Orlandos Motor schnurrt wie gewöhnlich. Die Strasse führt über sanft geschwungene Hügel, an endlosen Kornfeldern vorbei, Richtung Kappadokien. Plötzlich ein Stottern. Keine Schubkraft mehr trotz durchgedrücktem Gaspedal. Wir rollen aus und bleiben im Nirgendwo neben einem Fischrestaurant stehen.
300 Kilometer zuvor haben wir dasselbe schon einmal erlebt, mitten auf einer vierspurigen Autobahn. Dort haben wir es gerade noch zu einer Tankstelle mit einer kleinen Autowerkstatt geschafft. Der Mechaniker kroch unter den Bus und zog den Benzinfilter vom Schlauch. Bei vollem Tank! Benzin spritzte über sein Gesicht, seine Arme, seine Arbeitsjacke. Nachdem er den dreckigen Benzinfilter gesäubert, und unter einer zweiten Benzindusche wieder einsetzte, zündete er sich eine Zigarette an und sagte grinsend «Boom». Das Ganze erinnerte mich an einen Quentin Tarantino Film. Derselbe Humor. Bloss mit Benzin statt Blut. Wir dachten «Problem gelöst» und fuhren weiter. Jetzt stottert Orlando wieder und steht plötzlich still.

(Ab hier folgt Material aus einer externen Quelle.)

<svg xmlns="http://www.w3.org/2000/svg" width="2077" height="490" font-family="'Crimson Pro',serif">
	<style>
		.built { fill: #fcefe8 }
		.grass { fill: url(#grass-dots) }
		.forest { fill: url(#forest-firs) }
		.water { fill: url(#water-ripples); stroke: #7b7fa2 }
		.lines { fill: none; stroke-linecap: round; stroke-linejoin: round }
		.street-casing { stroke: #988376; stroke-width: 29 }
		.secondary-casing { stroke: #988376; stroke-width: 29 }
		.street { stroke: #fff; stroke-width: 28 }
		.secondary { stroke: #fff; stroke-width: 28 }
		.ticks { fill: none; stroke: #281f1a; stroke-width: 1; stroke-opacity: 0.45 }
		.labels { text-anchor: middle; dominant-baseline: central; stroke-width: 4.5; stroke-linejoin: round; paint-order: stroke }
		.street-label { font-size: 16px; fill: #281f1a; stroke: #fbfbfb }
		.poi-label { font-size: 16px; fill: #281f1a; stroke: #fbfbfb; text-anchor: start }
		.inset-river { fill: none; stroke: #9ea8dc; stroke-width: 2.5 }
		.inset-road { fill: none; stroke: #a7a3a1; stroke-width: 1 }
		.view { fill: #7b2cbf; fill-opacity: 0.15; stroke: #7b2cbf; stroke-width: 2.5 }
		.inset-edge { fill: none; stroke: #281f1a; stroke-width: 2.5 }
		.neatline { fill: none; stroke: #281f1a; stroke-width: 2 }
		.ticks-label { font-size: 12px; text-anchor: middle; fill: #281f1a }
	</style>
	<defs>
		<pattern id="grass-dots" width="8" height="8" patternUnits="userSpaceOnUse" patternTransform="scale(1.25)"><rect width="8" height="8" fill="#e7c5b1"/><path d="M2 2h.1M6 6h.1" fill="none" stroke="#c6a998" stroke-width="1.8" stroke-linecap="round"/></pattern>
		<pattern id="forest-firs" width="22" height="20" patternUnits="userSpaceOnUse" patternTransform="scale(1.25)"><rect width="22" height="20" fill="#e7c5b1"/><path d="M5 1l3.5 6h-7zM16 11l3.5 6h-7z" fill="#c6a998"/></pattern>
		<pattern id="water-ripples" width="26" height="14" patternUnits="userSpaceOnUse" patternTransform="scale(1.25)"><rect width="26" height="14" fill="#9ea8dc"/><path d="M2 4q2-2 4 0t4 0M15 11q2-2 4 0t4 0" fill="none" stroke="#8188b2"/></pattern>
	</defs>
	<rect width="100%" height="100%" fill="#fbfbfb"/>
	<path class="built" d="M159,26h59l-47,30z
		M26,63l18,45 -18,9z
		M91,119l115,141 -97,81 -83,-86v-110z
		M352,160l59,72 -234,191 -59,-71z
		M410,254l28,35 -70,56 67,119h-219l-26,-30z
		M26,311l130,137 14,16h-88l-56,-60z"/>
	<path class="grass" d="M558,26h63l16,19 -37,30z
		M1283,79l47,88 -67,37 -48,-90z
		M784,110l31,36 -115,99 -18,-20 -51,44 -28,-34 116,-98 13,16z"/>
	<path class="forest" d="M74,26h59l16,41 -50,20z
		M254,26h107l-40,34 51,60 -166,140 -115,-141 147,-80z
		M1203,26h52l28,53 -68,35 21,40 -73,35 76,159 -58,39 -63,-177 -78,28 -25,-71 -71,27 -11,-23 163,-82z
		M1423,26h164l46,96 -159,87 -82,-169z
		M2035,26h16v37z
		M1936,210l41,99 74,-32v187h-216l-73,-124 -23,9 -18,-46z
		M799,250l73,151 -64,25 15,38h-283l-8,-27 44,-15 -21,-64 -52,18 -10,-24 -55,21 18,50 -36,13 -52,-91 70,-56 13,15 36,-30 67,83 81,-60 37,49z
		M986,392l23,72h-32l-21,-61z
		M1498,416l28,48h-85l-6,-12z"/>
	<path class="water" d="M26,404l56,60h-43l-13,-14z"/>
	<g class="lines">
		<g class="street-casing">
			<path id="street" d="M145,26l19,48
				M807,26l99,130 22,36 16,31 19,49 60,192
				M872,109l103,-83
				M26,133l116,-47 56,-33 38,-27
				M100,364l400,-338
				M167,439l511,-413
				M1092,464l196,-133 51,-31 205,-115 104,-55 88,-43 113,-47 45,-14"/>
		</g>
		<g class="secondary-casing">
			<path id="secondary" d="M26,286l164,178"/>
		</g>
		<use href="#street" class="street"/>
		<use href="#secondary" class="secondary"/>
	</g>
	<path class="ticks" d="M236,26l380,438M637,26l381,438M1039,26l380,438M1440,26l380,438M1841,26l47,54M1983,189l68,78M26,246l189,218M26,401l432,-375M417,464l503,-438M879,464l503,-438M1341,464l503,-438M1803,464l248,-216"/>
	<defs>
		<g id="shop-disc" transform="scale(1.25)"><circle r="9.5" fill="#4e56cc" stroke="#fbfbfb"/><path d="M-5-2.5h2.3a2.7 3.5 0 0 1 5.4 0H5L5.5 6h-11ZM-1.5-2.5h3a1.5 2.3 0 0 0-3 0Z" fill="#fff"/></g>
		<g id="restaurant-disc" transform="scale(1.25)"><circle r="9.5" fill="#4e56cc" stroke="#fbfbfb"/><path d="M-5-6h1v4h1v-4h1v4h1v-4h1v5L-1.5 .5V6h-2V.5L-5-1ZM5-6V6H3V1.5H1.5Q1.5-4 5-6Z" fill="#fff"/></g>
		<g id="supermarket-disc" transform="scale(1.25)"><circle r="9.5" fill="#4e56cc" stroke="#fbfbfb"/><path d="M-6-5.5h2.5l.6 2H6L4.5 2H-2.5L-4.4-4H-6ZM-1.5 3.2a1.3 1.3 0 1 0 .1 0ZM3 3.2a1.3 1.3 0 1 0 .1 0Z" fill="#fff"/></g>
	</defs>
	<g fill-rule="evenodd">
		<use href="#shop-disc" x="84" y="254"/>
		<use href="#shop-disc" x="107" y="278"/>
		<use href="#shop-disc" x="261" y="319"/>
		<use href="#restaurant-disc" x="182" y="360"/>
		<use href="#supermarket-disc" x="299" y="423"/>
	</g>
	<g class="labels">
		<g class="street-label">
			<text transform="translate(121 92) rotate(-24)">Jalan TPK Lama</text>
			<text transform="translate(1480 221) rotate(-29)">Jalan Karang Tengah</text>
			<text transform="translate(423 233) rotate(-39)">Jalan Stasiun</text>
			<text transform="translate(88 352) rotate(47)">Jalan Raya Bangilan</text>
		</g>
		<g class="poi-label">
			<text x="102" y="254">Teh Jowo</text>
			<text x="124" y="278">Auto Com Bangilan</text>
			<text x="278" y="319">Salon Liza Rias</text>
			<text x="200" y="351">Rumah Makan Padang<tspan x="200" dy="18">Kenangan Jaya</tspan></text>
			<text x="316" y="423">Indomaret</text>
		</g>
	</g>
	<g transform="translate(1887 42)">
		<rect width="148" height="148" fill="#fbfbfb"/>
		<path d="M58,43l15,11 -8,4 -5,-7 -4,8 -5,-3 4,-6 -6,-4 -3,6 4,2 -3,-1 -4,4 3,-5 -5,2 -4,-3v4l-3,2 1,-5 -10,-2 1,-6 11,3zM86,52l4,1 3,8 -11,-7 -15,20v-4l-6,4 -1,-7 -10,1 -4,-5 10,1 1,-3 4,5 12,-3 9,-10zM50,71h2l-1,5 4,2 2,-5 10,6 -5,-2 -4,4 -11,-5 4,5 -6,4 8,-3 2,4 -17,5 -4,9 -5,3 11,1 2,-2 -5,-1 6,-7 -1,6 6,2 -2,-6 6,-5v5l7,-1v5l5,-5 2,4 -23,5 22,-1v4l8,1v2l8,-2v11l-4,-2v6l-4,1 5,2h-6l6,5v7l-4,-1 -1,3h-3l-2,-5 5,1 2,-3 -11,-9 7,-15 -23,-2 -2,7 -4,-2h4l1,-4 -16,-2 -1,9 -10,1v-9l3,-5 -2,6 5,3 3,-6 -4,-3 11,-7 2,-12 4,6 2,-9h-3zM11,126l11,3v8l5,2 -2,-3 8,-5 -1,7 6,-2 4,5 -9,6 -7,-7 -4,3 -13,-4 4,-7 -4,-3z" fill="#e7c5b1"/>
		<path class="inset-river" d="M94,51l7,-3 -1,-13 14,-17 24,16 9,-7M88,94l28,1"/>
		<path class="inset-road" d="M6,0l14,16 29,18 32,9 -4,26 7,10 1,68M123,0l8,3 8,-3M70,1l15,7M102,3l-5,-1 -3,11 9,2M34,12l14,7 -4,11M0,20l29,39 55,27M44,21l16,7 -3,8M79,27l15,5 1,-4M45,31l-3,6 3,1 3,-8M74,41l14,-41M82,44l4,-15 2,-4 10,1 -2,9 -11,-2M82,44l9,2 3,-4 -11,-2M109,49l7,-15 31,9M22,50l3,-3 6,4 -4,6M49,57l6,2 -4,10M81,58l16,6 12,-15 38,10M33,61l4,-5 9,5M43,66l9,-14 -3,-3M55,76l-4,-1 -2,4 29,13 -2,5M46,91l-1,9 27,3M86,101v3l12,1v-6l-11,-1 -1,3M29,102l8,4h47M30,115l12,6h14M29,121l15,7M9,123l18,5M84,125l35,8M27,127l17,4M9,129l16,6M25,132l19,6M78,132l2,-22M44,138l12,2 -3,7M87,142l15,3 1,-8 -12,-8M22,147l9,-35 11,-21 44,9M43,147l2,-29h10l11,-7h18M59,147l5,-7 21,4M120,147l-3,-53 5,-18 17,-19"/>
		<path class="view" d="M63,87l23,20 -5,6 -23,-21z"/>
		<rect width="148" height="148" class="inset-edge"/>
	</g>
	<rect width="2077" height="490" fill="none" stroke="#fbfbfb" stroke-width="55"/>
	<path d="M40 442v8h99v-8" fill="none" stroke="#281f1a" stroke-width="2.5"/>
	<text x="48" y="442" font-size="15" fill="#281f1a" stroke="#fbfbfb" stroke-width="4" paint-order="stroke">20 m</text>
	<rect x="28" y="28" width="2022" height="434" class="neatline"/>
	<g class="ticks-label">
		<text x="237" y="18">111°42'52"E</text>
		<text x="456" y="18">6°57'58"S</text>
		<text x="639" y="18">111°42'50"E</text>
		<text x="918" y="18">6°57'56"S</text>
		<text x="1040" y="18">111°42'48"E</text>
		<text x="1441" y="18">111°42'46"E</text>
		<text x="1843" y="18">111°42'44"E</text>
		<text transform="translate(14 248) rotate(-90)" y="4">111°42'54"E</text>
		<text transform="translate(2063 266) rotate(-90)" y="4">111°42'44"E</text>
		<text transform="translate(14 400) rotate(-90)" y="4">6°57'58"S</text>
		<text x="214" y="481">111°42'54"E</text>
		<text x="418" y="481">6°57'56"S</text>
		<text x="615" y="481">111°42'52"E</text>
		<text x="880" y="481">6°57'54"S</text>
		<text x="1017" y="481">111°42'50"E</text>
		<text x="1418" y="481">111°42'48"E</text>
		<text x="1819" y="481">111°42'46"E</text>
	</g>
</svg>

Wir setzen uns bei brütender Hitze ins Restaurant und bestellen eiskalte Limonade. Hier gibt es ausser diesem Restaurant und einer einsamen Strassenkreuzung weit und breit nur Kornfelder. Wenigstens steht Orlando im Schatten. Wir rufen unsere Pannenversicherung in der Schweiz an. Dann warten wir. Unser Telefon klingelt. Ein türkischer, überaus freundlicher Vertreter der sich als Mr. Oz vorstellt, schickt uns einen Abschleppwagen vorbei. Wir warten. Nichts passiert. Mehrere Stunden vergehen. Zurückrufen funktioniert nicht, weil unsere Nummer blockiert wird. Also rufen wir wieder unsere Versicherung in der Schweiz an. Die Schweiz telefoniert wieder mit Mr. Oz. Wir warten und schwitzen. Mr. Oz meldet sich in dem Moment, in welchem der lang ersehnte Abschleppwagen auf den Parkplatz vor dem Restaurant einbiegt. Orlando wird aufgeladen und wir fahren im Abendlicht mit arabischem Gangster-Rap aus dem Radio nach Nevşehir. Dort stellen wir Orlando vor einer Autowerkstatt ab und werden in ein schönes Hotel gebracht, welches Mr. Oz für uns ausgesucht hat. Wir duschen uns den Strassenstaub vom Körper und geniessen ein orientalisches Abendessen auf der Dachterrasse unseres Hotels, begleitet vom Ruf des Muezzins. Den ersten Schluck vom eiskalt servierten Bier werden wir so schnell nicht vergessen.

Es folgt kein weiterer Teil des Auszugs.